Kaynak Metin
^^^^^^^^^^^^^^^^
15 Ekim 2020 Perşembe

Radyo...

Radyo...


Aslında ben öyle zannetmemiştim söylemişlerdi.
Anlatılanları duyduktan sonra da hep bi merak duygusuyla arka kapağını çıkarıp en ince ayrıntısına kadar incelemiştim. Tellerden ve birbirine bağlı büyük boy pillerden başka bir şey yoktu içinde. Yalandı işte beni kandırmak için söylemişlerdi… 
Neden mi bahsediyorum tabii ki radyolu günlerimizden. 

-İçinde küçük küçük insanlar varmış onlar konuşuyormuş biz duyuyormuşuz.
-Hııı!!!!
-Yok canım olur mu öyle şey, ne yer ne içer o insanlar hem o kadar küçük şeyin içine nasıl girer? Nasıl yaşarlar deli mi bunu söyleyenler? 
Gerçekçiliğiyle düşünürken ben, yine de bir ara şüpheye düşüp  a a acaba doğru mu söyledikleri diye bir kere bakmıştım içine. :D :D :D 

İtiraf edin benden başka birileri de aramıştır içinde olduğu söylenen küçük insancıkları. :))))
^^^^^^^^^^^^^^^^
Mevcut Veriler
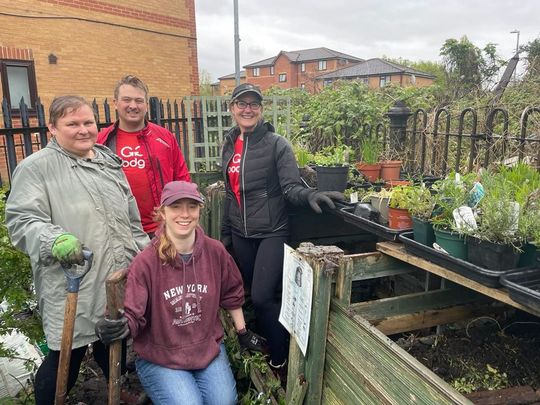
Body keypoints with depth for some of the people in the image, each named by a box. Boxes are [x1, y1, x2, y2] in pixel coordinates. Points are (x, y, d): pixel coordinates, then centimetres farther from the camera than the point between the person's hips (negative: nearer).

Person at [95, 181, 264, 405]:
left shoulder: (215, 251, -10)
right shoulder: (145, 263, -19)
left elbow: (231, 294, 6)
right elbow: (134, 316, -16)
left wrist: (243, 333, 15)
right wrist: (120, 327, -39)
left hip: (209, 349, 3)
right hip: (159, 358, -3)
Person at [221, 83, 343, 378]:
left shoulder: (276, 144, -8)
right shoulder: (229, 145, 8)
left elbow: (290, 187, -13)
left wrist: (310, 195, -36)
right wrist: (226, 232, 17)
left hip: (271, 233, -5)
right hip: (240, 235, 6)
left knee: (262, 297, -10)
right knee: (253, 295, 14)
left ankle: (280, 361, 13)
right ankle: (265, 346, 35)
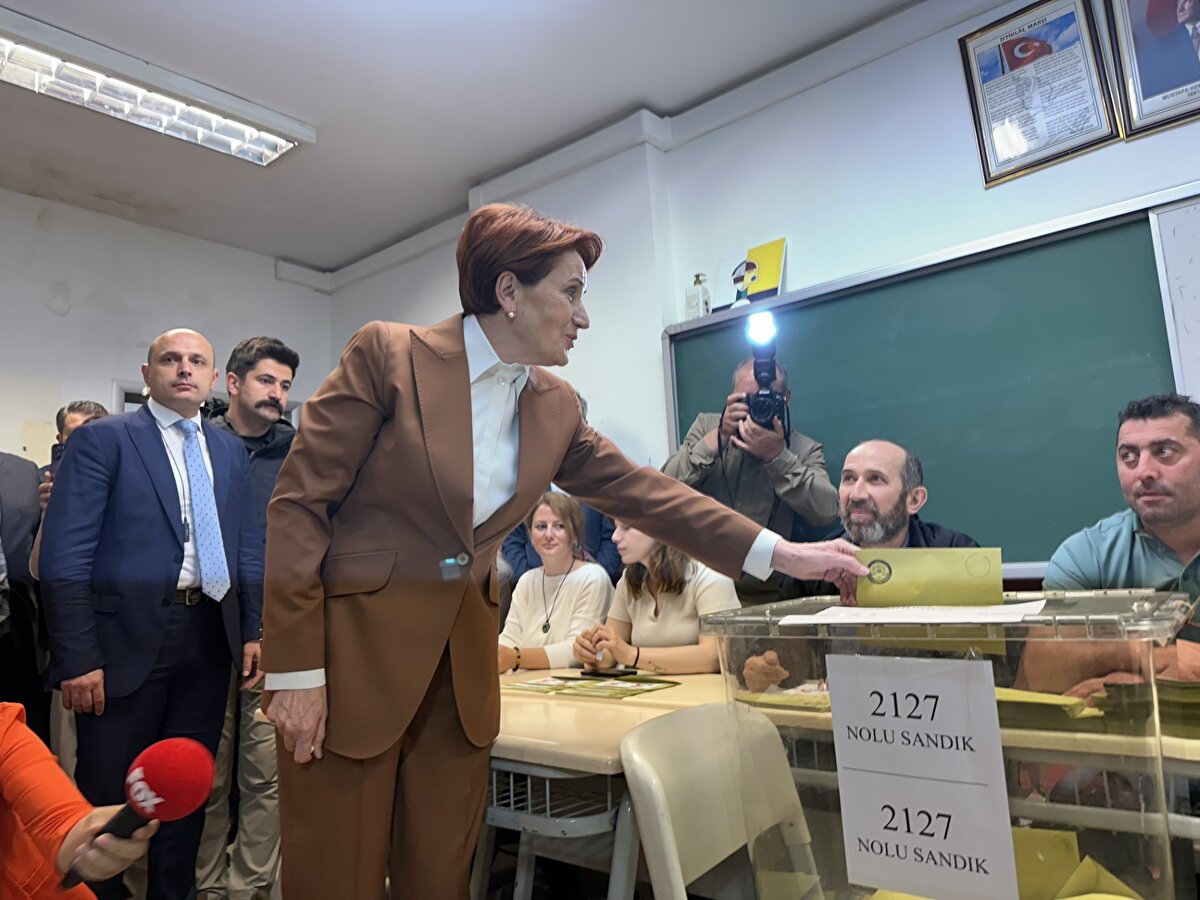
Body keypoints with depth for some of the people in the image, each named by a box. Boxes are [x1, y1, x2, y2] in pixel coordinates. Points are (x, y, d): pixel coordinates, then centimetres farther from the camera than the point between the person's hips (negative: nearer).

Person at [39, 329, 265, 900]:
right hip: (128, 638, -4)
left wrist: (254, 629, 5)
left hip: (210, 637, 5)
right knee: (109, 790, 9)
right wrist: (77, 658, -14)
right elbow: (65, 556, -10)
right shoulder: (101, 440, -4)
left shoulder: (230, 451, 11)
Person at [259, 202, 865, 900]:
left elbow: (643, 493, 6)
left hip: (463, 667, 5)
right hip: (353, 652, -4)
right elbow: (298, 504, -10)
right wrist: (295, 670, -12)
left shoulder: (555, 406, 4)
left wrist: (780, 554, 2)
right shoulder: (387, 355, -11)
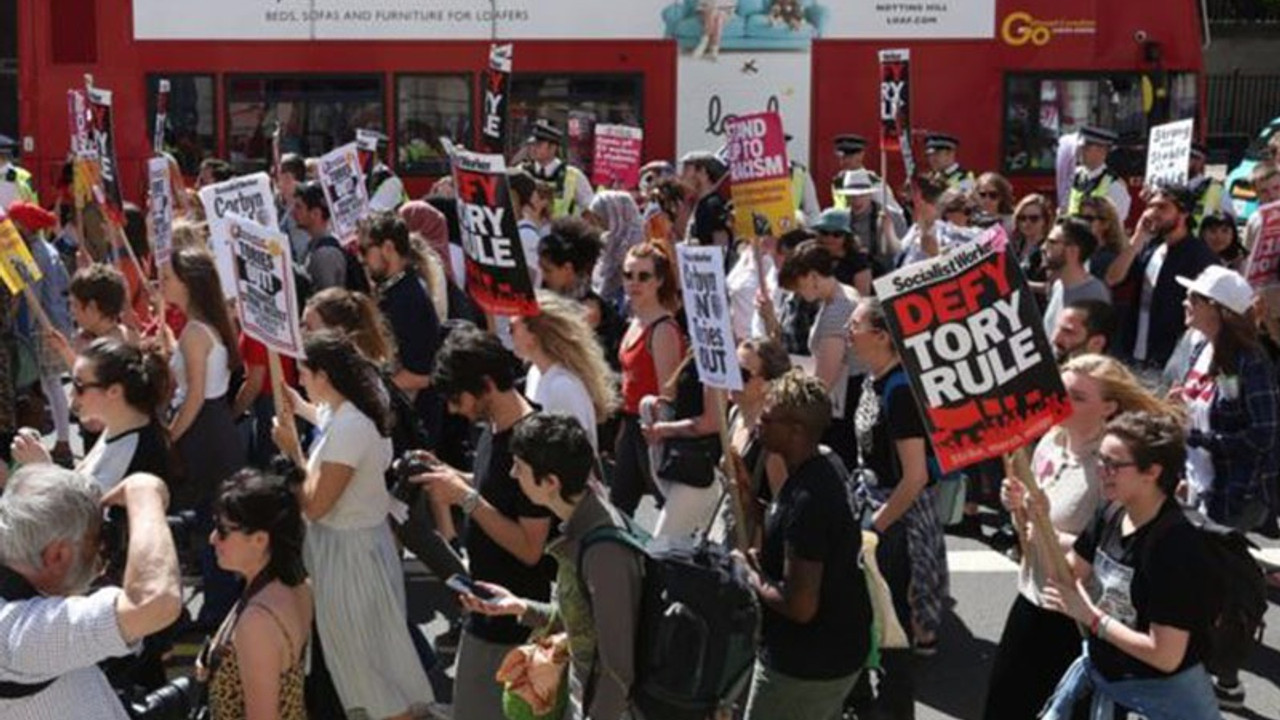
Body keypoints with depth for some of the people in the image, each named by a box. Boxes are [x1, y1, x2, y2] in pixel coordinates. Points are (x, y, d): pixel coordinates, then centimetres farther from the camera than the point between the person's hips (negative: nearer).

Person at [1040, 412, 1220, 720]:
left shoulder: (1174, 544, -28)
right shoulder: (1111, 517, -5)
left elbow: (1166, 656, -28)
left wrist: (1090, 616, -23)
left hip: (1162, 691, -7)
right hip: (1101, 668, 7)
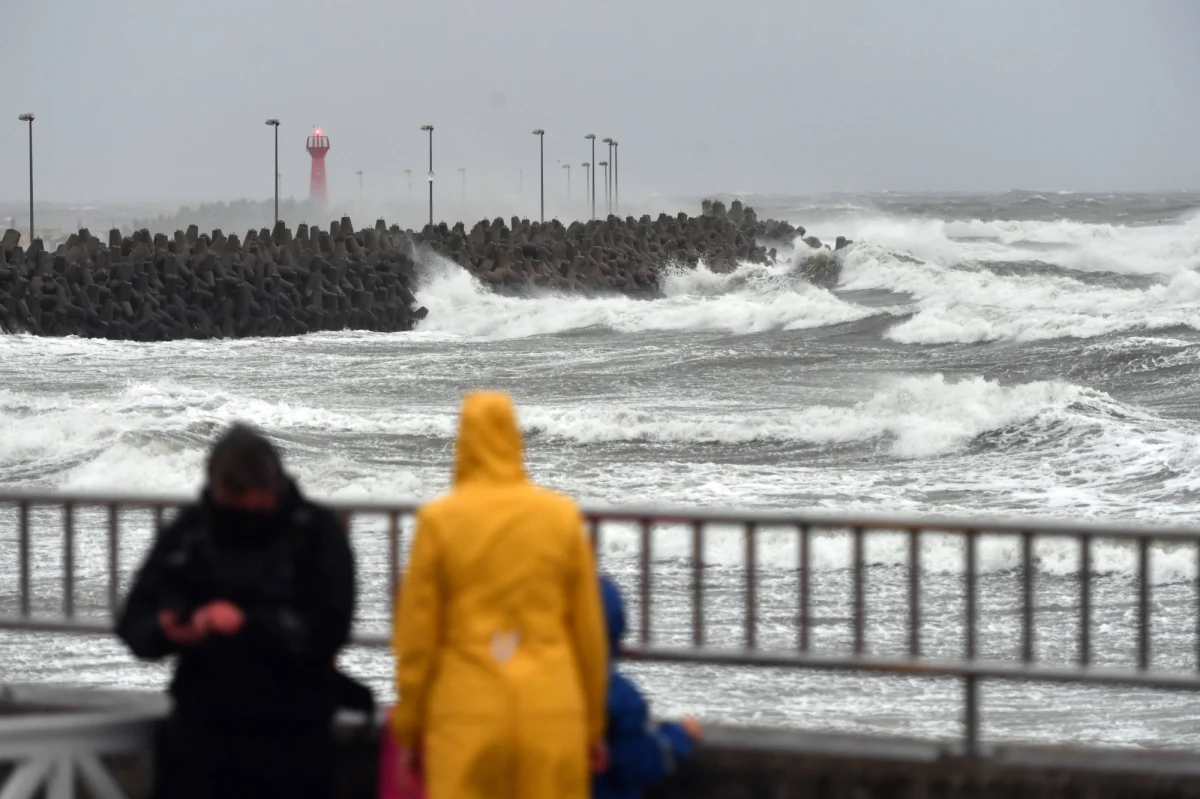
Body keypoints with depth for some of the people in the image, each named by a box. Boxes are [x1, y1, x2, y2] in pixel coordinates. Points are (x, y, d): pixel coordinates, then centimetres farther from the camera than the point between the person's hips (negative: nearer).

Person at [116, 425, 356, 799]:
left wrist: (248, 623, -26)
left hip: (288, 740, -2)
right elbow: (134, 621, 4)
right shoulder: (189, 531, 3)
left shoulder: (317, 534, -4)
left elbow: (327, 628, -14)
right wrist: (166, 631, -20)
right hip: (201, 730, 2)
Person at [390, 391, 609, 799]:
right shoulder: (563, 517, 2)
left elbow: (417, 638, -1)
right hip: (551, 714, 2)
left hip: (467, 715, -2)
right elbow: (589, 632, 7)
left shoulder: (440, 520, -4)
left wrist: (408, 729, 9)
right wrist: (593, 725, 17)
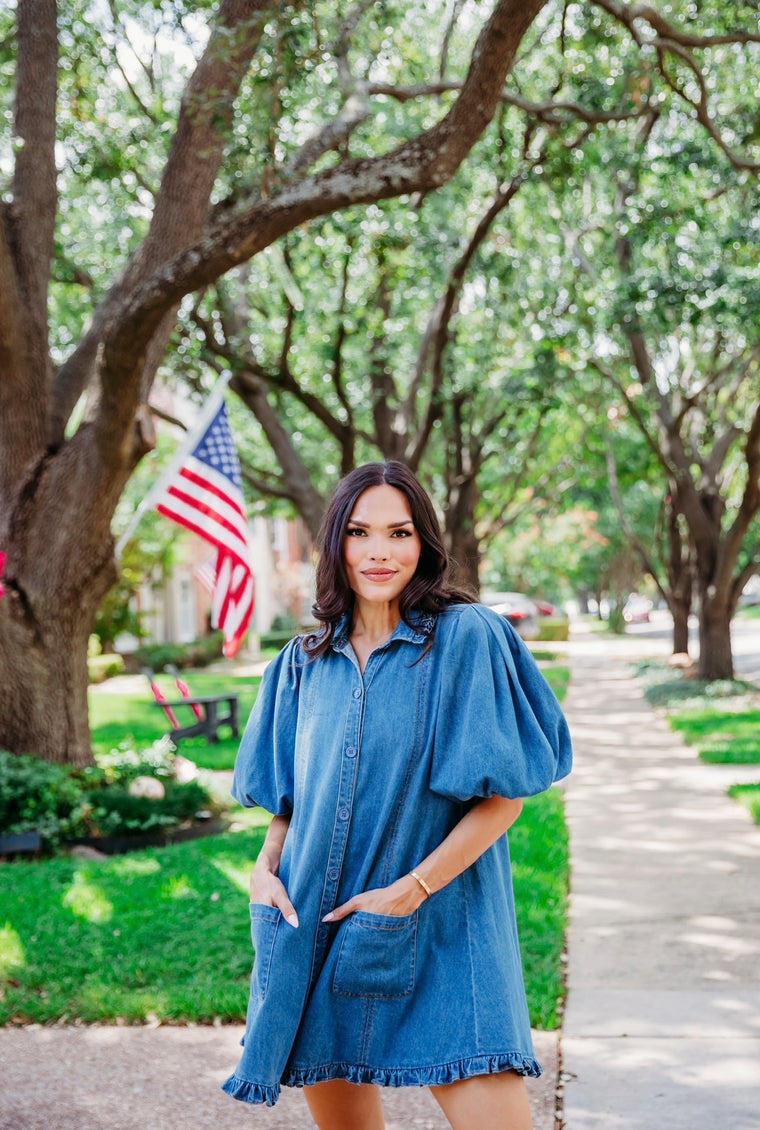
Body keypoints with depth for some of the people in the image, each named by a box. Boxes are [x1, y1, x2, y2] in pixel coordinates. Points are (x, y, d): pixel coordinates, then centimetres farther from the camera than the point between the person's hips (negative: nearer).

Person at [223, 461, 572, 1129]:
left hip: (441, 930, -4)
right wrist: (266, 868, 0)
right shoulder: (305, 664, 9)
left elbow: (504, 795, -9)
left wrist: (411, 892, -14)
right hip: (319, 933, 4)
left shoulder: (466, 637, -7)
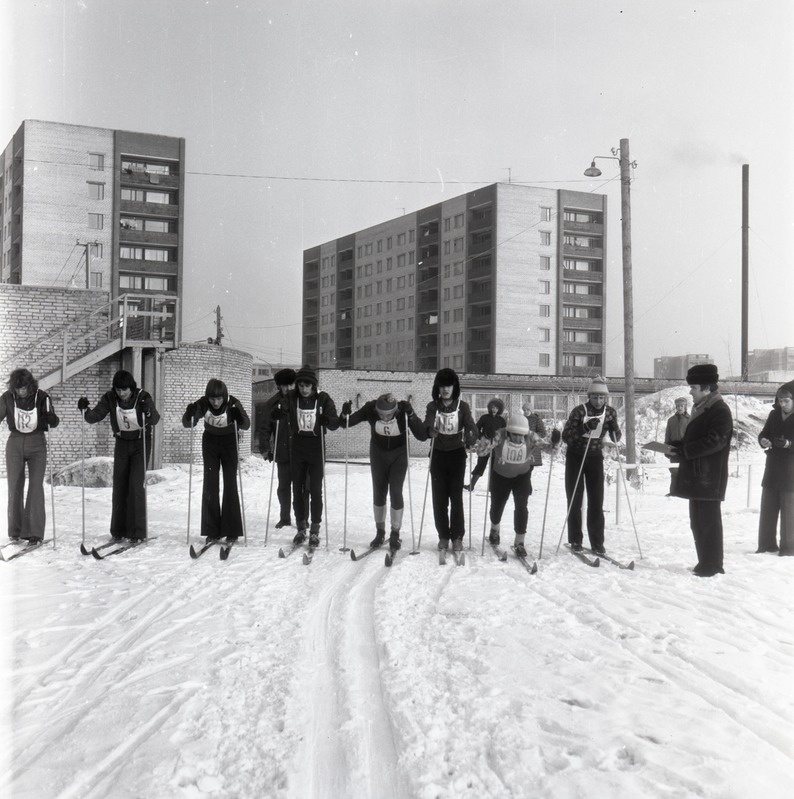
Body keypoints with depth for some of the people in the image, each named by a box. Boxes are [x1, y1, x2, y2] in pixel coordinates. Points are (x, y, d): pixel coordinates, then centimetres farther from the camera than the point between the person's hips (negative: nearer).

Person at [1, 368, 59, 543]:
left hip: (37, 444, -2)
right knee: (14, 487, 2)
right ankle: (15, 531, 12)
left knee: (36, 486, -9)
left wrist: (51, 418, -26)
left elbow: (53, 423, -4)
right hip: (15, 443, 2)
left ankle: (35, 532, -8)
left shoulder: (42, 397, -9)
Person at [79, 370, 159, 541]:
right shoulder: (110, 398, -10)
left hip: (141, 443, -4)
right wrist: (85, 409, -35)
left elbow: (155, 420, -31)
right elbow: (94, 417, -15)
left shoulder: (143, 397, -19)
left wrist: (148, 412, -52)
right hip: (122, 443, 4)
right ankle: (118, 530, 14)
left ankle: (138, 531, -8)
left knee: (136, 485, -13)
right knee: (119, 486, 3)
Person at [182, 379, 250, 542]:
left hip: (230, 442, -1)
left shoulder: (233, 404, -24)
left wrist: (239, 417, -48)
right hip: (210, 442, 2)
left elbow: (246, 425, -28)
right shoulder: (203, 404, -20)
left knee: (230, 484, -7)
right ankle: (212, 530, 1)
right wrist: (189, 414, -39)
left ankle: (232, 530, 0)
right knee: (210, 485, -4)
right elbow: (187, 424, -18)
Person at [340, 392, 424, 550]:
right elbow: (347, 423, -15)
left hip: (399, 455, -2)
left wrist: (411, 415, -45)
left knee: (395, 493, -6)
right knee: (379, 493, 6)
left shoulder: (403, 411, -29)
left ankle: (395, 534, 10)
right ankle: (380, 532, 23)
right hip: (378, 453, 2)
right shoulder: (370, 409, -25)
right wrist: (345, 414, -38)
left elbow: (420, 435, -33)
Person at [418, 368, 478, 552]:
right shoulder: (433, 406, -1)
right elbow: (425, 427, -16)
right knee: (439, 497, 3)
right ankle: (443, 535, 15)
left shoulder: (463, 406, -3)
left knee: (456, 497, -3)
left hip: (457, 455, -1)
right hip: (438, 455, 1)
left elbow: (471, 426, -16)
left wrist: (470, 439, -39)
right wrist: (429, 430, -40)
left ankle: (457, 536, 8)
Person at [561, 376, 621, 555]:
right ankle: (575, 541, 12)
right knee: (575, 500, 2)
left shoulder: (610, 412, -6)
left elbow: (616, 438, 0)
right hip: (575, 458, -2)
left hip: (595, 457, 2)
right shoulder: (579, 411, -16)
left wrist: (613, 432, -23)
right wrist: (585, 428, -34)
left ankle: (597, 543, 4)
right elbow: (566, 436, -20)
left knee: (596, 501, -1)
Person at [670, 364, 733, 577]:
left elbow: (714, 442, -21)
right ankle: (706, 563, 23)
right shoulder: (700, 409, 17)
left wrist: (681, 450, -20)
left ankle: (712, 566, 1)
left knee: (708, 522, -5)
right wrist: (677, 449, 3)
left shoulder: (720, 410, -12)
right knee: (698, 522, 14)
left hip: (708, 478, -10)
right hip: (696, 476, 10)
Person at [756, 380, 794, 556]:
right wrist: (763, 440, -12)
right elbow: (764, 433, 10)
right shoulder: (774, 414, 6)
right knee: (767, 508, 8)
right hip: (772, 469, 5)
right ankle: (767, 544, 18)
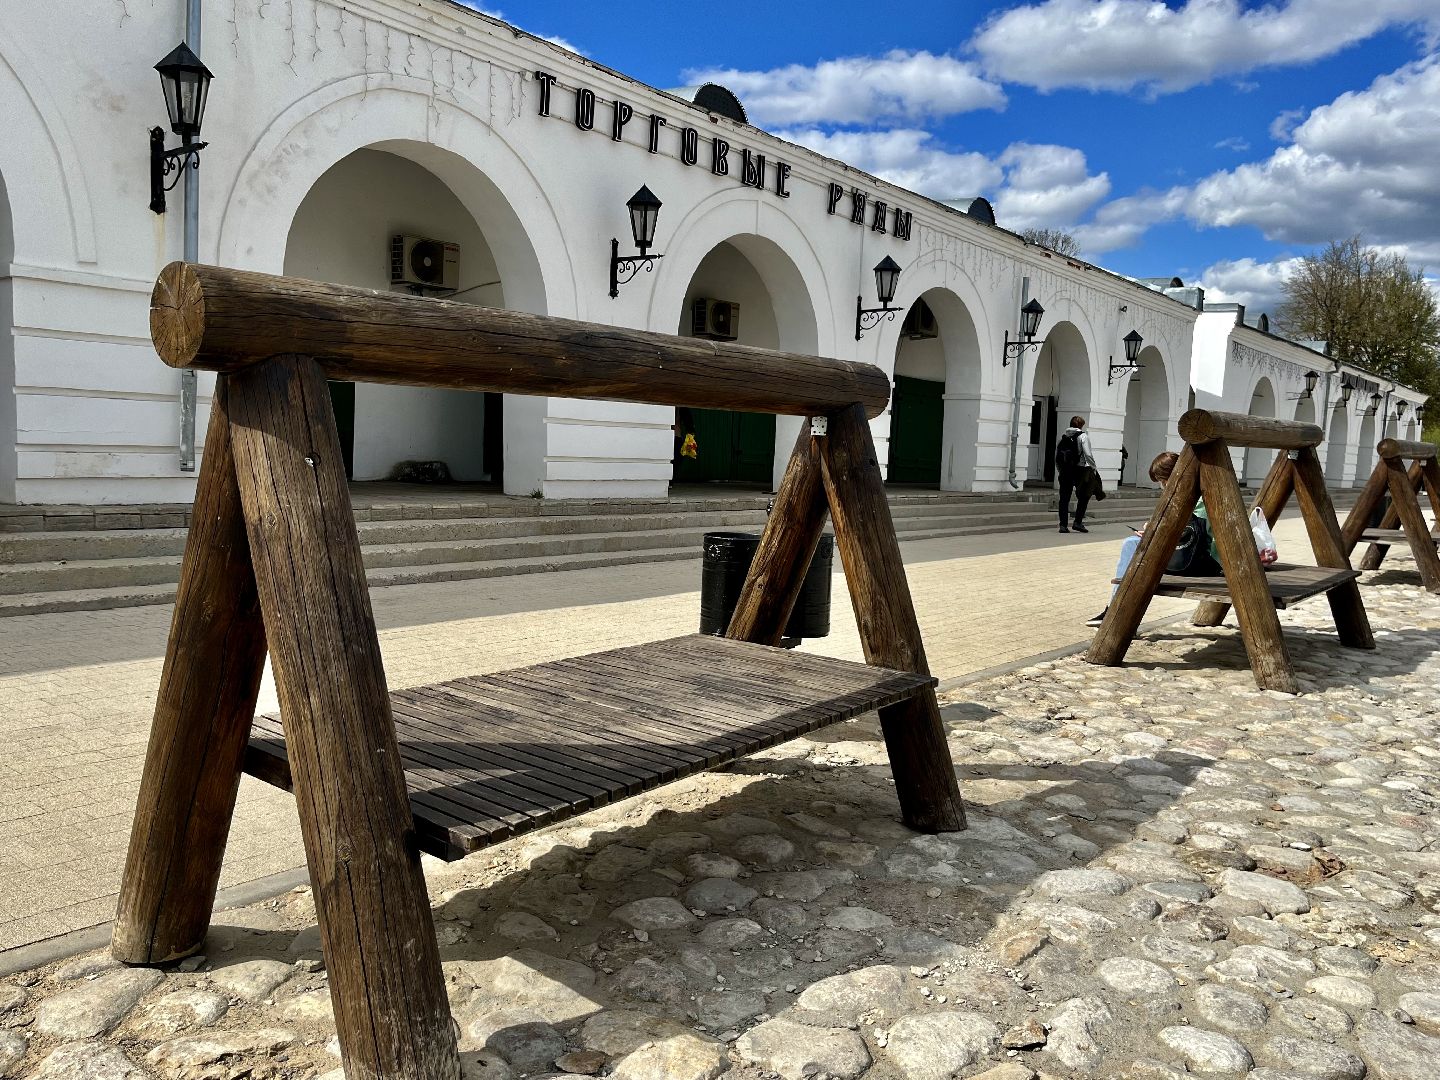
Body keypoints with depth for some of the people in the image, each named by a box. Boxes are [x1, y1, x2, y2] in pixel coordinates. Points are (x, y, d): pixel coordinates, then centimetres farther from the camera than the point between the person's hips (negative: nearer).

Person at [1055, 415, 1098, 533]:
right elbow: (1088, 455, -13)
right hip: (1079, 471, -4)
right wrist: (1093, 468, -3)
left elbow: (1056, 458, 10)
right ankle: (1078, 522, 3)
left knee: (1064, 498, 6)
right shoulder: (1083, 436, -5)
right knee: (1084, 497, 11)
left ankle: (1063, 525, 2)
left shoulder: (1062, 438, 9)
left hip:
^^^^^^^^^^^^^^^^
Görev Tanımı 1
Radyo anısını anlatan yazıya göre aşağıdaki soruları yanıtlayınız.
(a) Yazının başında hangi tarih yer almaktadır?
(b) Anlatıcıya söylenenlere göre radyonun içinde ne varmış?
(c) Arka kapak çıkarıldığında radyonun içinde nelerin bulunduğu belirtilmektedir?
Görev Tanımı 2
Radyo anısını anlatan yazıdan bir bölümü aynen yineleyiniz. "Gerçekçiliğiyle düşünürken ben, yine" ifadesinin bulunduğu yerden başlayınız ve "küçük insancıkları. :))))" ifadesinden sonra durunuz.
Görev Tanımı 3
Radyo anısını anlatan yazıyı kaldığı yerden sürdürünüz.

Beklenen Çıktı 1
(a) 15 Ekim 2020 Perşembe.
(b) Küçük küçük insanlar varmış; onlar konuşuyormuş, biz de duyuyormuşuz.
(c) Teller ve birbirine bağlı büyük boy piller.

Beklenen Çıktı 2
Gerçekçiliğiyle düşünürken ben, yine de bir ara şüpheye düşüp  a a acaba doğru mu söyledikleri diye bir kere bakmıştım içine. :D :D :D 

İtiraf edin benden başka birileri de aramıştır içinde olduğu söylenen küçük insancıkları. :))))

Beklenen Çıktı 3
Hani bulsam naapacaktım o da ayrı bir konu. 
Hep o minik koltuklar ve önlerinde mikrofon olan minik insanların o koltuklarda oturup konuştuklarını görmeyi hayal etmek hem komik hem de güzeldi doğrusu. 

Bir müzik aşığı iseniz ve dinlemek istediğiniz şarkılara ulaşmak için tek kaynağınız radyoysa böyle üzerine düşer neresinde ne var karıştırırsınız.
Radyomuzun üstünde yazan ülke başkentleri ve başlıca büyük şehirleri hep görmek isterdim mesela. 
Soldaki düğme açma kapamada ve ses ayarlamada kullanılırdı. Düğmenin çevresini kaplayan bir büyük düğme daha ışığını yakardı.  Sağdakiyle ise bas ve tiz ayarını yapar dıştaki halkasıyla da radyo kanallarını arardık. Orta bölgede şehirlerin ismi yazılıydı. Moskova vardı, Girne vardı en sağa doğru Liverpool, Newyork, İstaMbul  hatırladıklarım. O isimleri okudukça bile gitmek, görmek, gezmek isteğimi yenemezdim bir türlü. 
Civu civur cıv frekans ayarlama sesiydi. Ortadaki büyük beyaz dişleri bastıkça üstüne çat çat ses çıkarırdı kanalları ayarlamak için kullanırdık. Hemen hemen her evde olurdu. Çoğu evde ise yüksekçe bir yere konur ayarlarına ve düğmelerine yalnızca babalar dokunabilirdi.
Bizde biraz farklıydı bu durum babam pek ilgilenmezdi hep bana seslenirdi 
-Betül radyoyo aç, şu kanalı ara diye.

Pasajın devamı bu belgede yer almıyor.